-------- Raw data --------
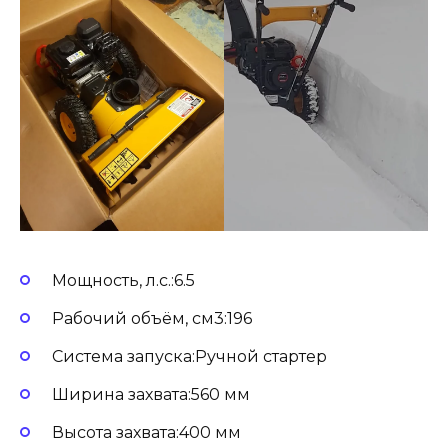
Мощность, л.с.:6.5
Рабочий объём, см3:196
Система запуска:Ручной стартер
Ширина захвата:560 мм
Высота захвата:400 мм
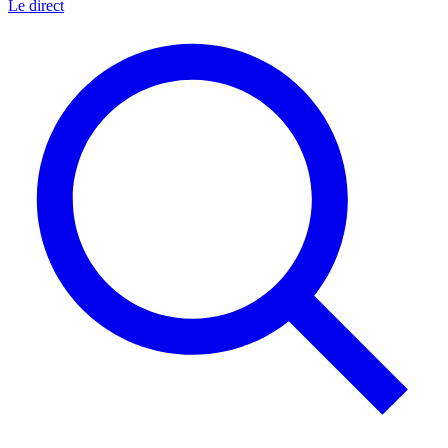
Le direct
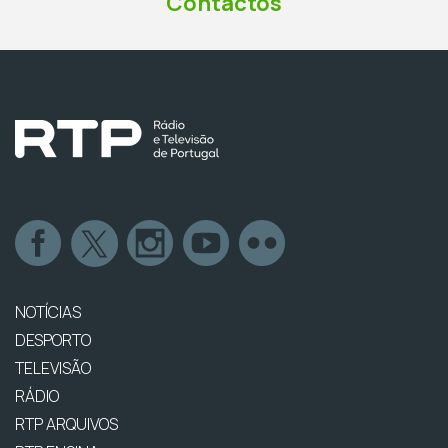
Contactos
NOTÍCIAS
DESPORTO
TELEVISÃO
RÁDIO
RTP ARQUIVOS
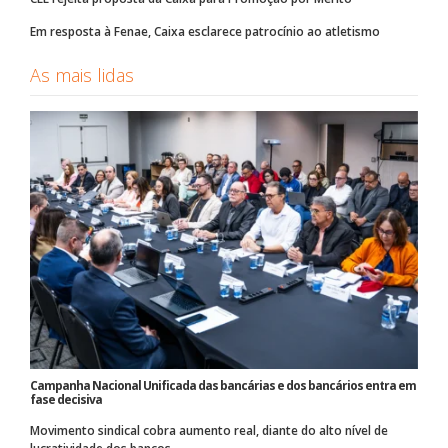
Em resposta à Fenae, Caixa esclarece patrocínio ao atletismo
As mais lidas
Campanha Nacional Unificada das bancárias e dos bancários entra em
fase decisiva
Movimento sindical cobra aumento real, diante do alto nível de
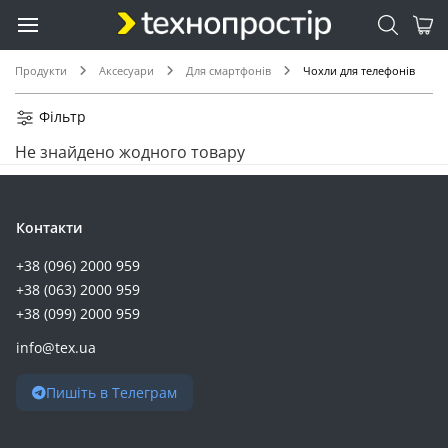
Продукти
Аксесуари
Для смартфонів
Чохли для телефонів
Фільтр
Не знайдено жодного товару
Контакти
+38 (096) 2000 959
+38 (063) 2000 959
+38 (099) 2000 959
info@tex.ua
Пишіть в Телеграм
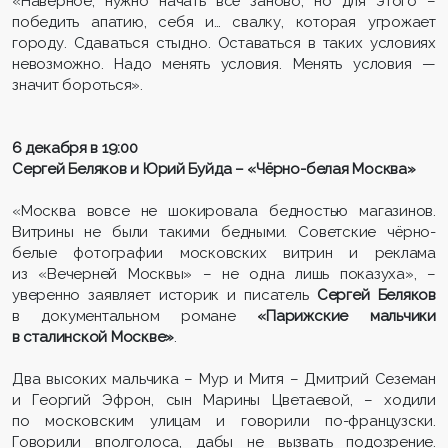
«Наверное, нужно начать всё заново, но для этого –
победить апатию, себя и… свалку, которая угрожает
городу. Сдаваться стыдно. Оставаться в таких условиях
невозможно. Надо менять условия. Менять условия —
значит бороться».
6 декабря в 19:00
Сергей Беляков и Юрий Буйда – «Чёрно-белая Москва»
«Москва вовсе не шокировала бедностью магазинов.
Витрины не были такими бедными. Советские чёрно-
белые фотографии московских витрин и реклама
из «Вечерней Москвы» – не одна лишь показуха», –
уверенно заявляет историк и писатель
Сергей Беляков
в документальном романе
«Парижские мальчики
в сталинской Москве»
.
Два высоких мальчика – Мур и Митя – Дмитрий Сеземан
и Георгий Эфрон, сын Марины Цветаевой, – ходили
по московским улицам и говорили по-французски.
Говорили вполголоса, дабы не вызвать подозрение.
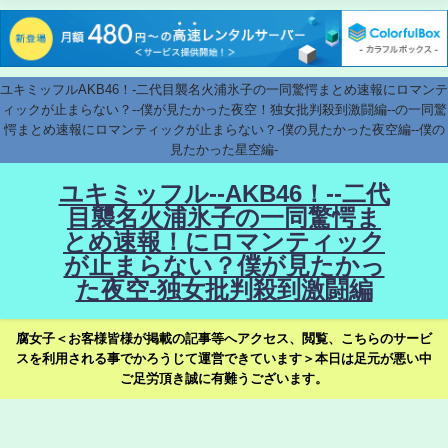
ユキミッフルAKB46！-二代目襲名火浦氷子の一同驚愕まとめ速報にロマンテ
ィックが止まらない？--僕が見たかった夜空！独女批判殺到激闘編--の一同驚
愕まとめ速報にロマンティックが止まらない？-僕の見たかった夜空編--僕の
見たかった星空編-
ユキミッフル--AKB46！--二代
目襲名火浦氷子の一同驚愕ま
とめ速報！にロマンティック
が止まらない？僕が見たかっ
た夜空-独女批判殺到激闘編
腐女子＜お客様皆様が掲載の記事等へアクセス、閲覧、こちらのサービ
スを利用される事でかろうじて運営できています＞本日は足元が悪い中
ご足労頂き誠に有難うございます。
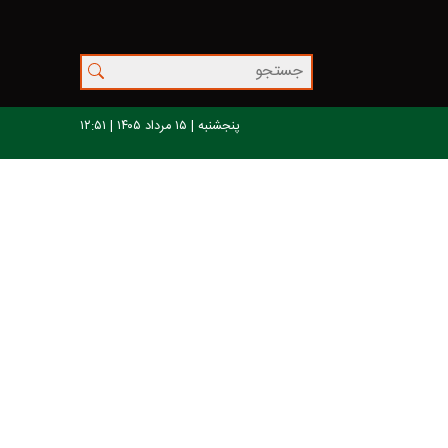
پنجشنبه | ۱۵ مرداد ۱۴۰۵ | ۱۲:۵۱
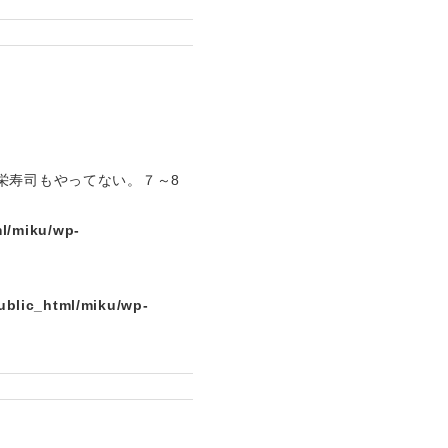
栄寿司もやってない。７～8
l/miku/wp-
ublic_html/miku/wp-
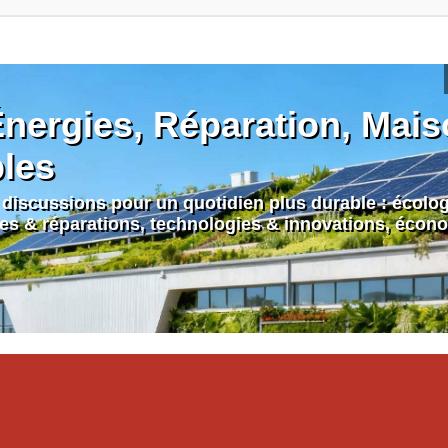
nergies, Réparation, Maiso
bles
discussions pour un quotidien plus durable : écologi
nes & réparations, technologies & innovations, écono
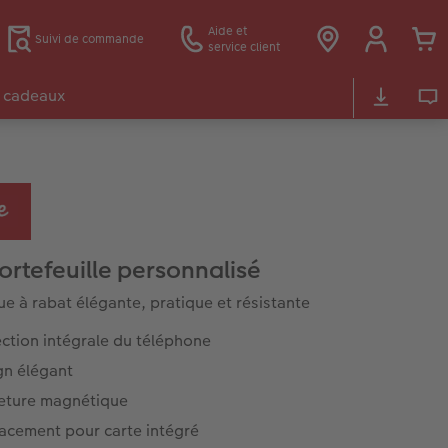
Aide et
Suivi de commande
service client
 cadeaux
portefeuille personnalisé
e à rabat élégante, pratique et résistante
ction intégrale du téléphone
gn élégant
eture magnétique
acement pour carte intégré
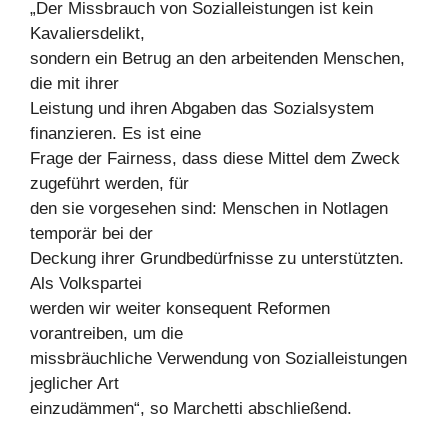
„Der Missbrauch von Sozialleistungen ist kein
Kavaliersdelikt,
sondern ein Betrug an den arbeitenden Menschen,
die mit ihrer
Leistung und ihren Abgaben das Sozialsystem
finanzieren. Es ist eine
Frage der Fairness, dass diese Mittel dem Zweck
zugeführt werden, für
den sie vorgesehen sind: Menschen in Notlagen
temporär bei der
Deckung ihrer Grundbedürfnisse zu unterstützten.
Als Volkspartei
werden wir weiter konsequent Reformen
vorantreiben, um die
missbräuchliche Verwendung von Sozialleistungen
jeglicher Art
einzudämmen“, so Marchetti abschließend.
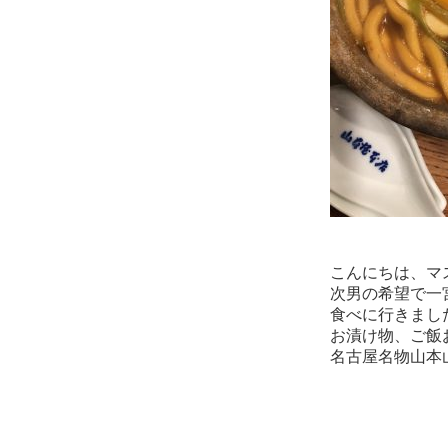
こんにちは、マ
次男の希望で一
食べに行きまし
お漬け物、ご飯
名古屋名物山本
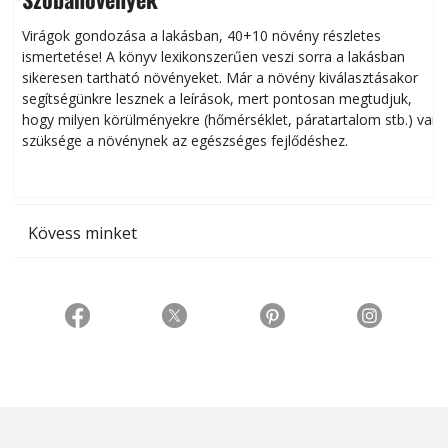
Virágok gondozása a lakásban, 40+10 növény részletes
ismertetése! A könyv lexikonszerűen veszi sorra a lakásban
s
sikeresen tart­ha­tó növényeket. Már a növény kiválasztásakor
h
segítségünkre lesznek a leírások, mert pontosan megtudjuk,
k
hogy milyen körülményekre (hőmérséklet, páratartalom stb.) van
szüksége a növénynek az egészséges fejlődéshez.
t
Kövess minket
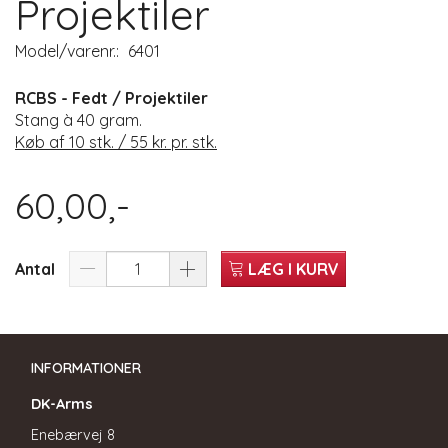
Projektiler
Model/varenr.:
6401
RCBS - Fedt / Projektiler
Stang à 40 gram.
Køb af 10 stk. / 55 kr. pr. stk.
60,00,-
Antal
LÆG I KURV
INFORMATIONER
DK-Arms
Enebærvej 8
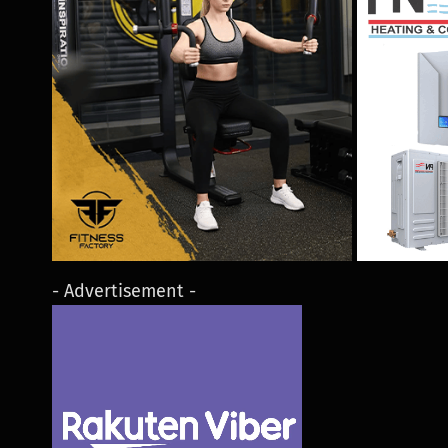
- Advertisement -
--------
■ Task
Convert the records from the start through the line containing "Пишіть в Телеграм" into a JSON list of strings, one string per line, omitting blank lines. Leave the pictures out of the answer.

■ Result of the task
[
  "Мощность, л.с.:6.5",
  "Рабочий объём, см3:196",
  "Система запуска:Ручной стартер",
  "Ширина захвата:560 мм",
  "Высота захвата:400 мм",
  "Le direct",
  "Contactos",
  "NOTÍCIAS",
  "DESPORTO",
  "TELEVISÃO",
  "RÁDIO",
  "RTP ARQUIVOS",
  "Em resposta à Fenae, Caixa esclarece patrocínio ao atletismo",
  "As mais lidas",
  "Campanha Nacional Unificada das bancárias e dos bancários entra em",
  "fase decisiva",
  "Movimento sindical cobra aumento real, diante do alto nível de",
  "Продукти",
  "Аксесуари",
  "Для смартфонів",
  "Чохли для телефонів",
  "Фільтр",
  "Не знайдено жодного товару",
  "Контакти",
  "+38 (096) 2000 959",
  "+38 (063) 2000 959",
  "+38 (099) 2000 959",
  "info@tex.ua",
  "Пишіть в Телеграм"
]